Choose Gemini 3 Pro when you need language-model-level prompt understanding, image editing with multiple references, or Google Search grounding.
Choose Seedream 4.5 when you want high resolution (2K-4K) with minimal configuration and do not need LoRA support.
Choose Qwen Image 2 Pro when text rendering or infographic generation is your primary need.
Choose Grok Imagine Pro when you want simplicity without parameter tuning and need batch sizes up to 10.
FAQ
Where do I get LoRA files?
LoRAs are available from Hugging Face, Civitai, and other model hosting platforms.

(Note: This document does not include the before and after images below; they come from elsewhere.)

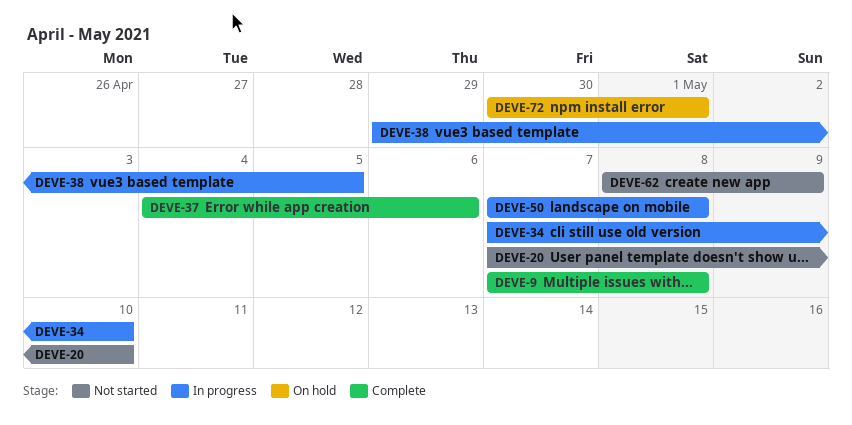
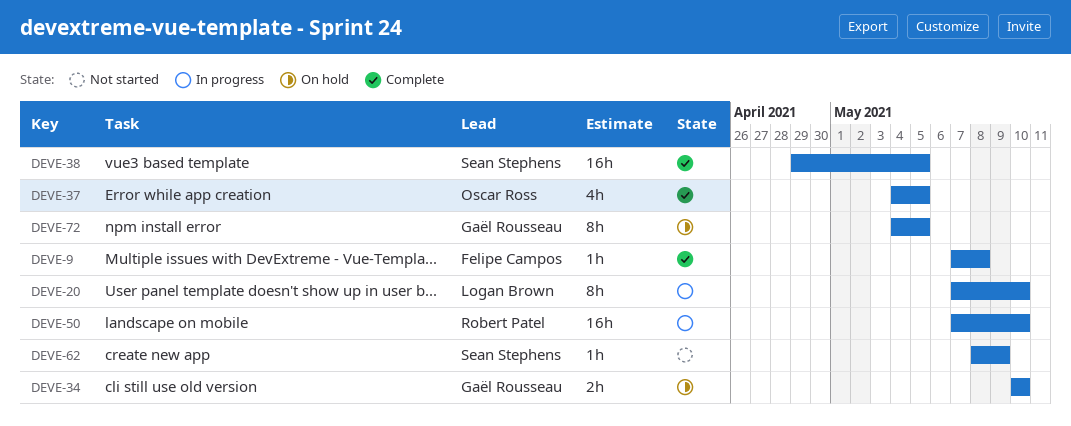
DEVE-20, status: Not started -> In progress
DEVE-34, status: In progress -> On hold
DEVE-34, start: May 7 -> May 10
DEVE-37, due: May 6 -> May 5
DEVE-38, status: In progress -> Complete
DEVE-50, due: May 8 -> May 10
DEVE-72, start: Apr 30 -> May 4
DEVE-72, due: May 1 -> May 5

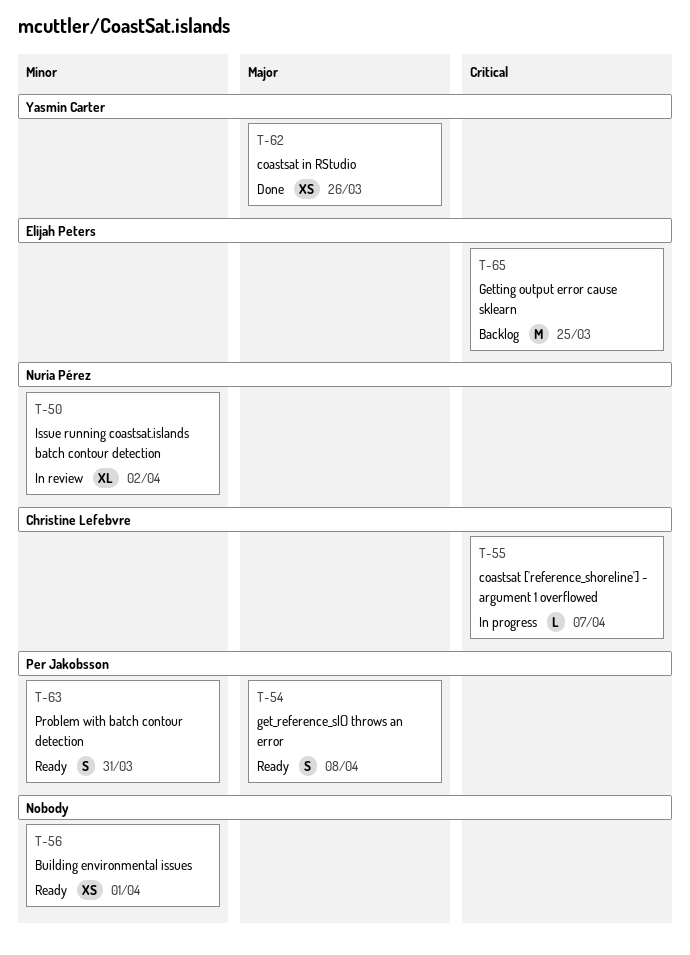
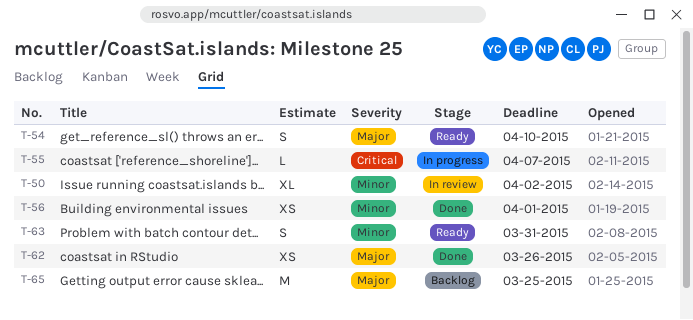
T-54, due: Apr 8 -> Apr 10
T-56, status: Ready -> Done
T-65, priority: Critical -> Major

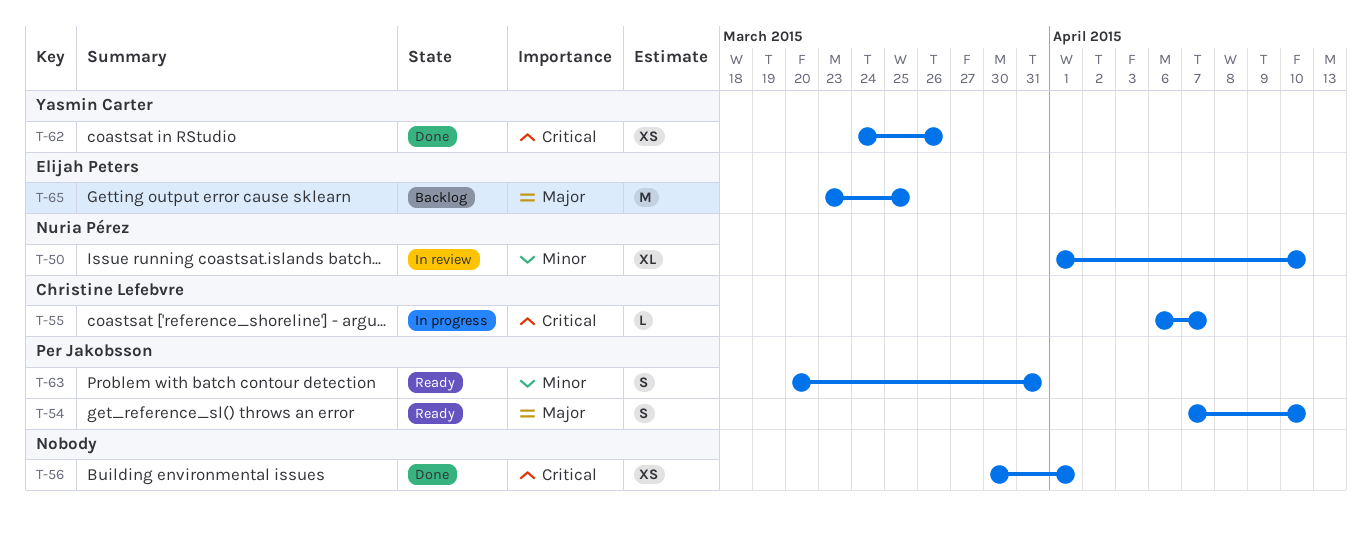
T-50, due: Apr 2 -> Apr 10
T-56, priority: Minor -> Critical
T-62, priority: Major -> Critical

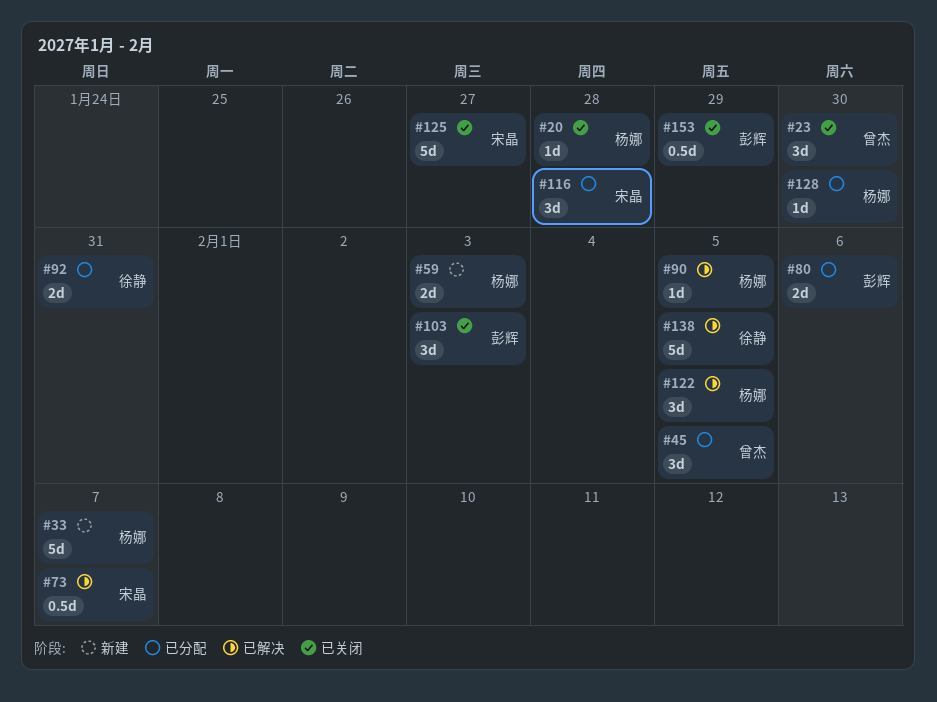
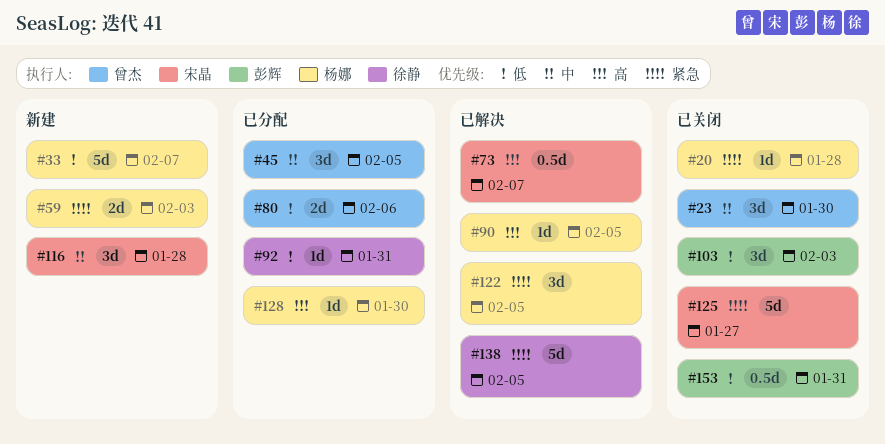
#80, owner: 彭辉 -> 曾杰
#92, estimate: 2d -> 1d
#116, status: 已分配 -> 新建
#153, due: Jan 29 -> Jan 31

You can also train your own using tools like kohya_ss or ai-toolkit. The LoRA must be compatible with FLUX.1 Dev architecture. Provide the direct download URL to the .safetensors file.
Can I combine multiple LoRAs?
Yes. Pass multiple entries in the loras array, each with its own URL and scale weight. Reduce individual scales when combining (e.g., 0.5 + 0.5 rather than 1.0 + 1.0) to prevent over-saturation. The effects are additive.
What guidance_scale should I use?
Values between 3.5 and 8.0 work well for most prompts. Lower values (3.5-5.0) give the model more creative freedom. Higher values (6.0-8.0) enforce stricter prompt adherence but can reduce naturalness. Start at 7.0 and adjust based on results.
How many inference steps do I need?
20-30 steps is the practical range for FLUX Dev. Below 20, quality degrades noticeably. Above 30, improvements become marginal. Use 25-28 for production work. More steps increase generation time linearly.
What does the strength parameter do for image-to-image?
Strength controls how much the output can deviate from the input image. At 0.3, the output closely resembles the input with subtle style changes. At 0.7, the composition is preserved but significant visual transformation occurs. At 1.0, the input is essentially ignored. Start at 0.6-0.7 for style transfer workflows.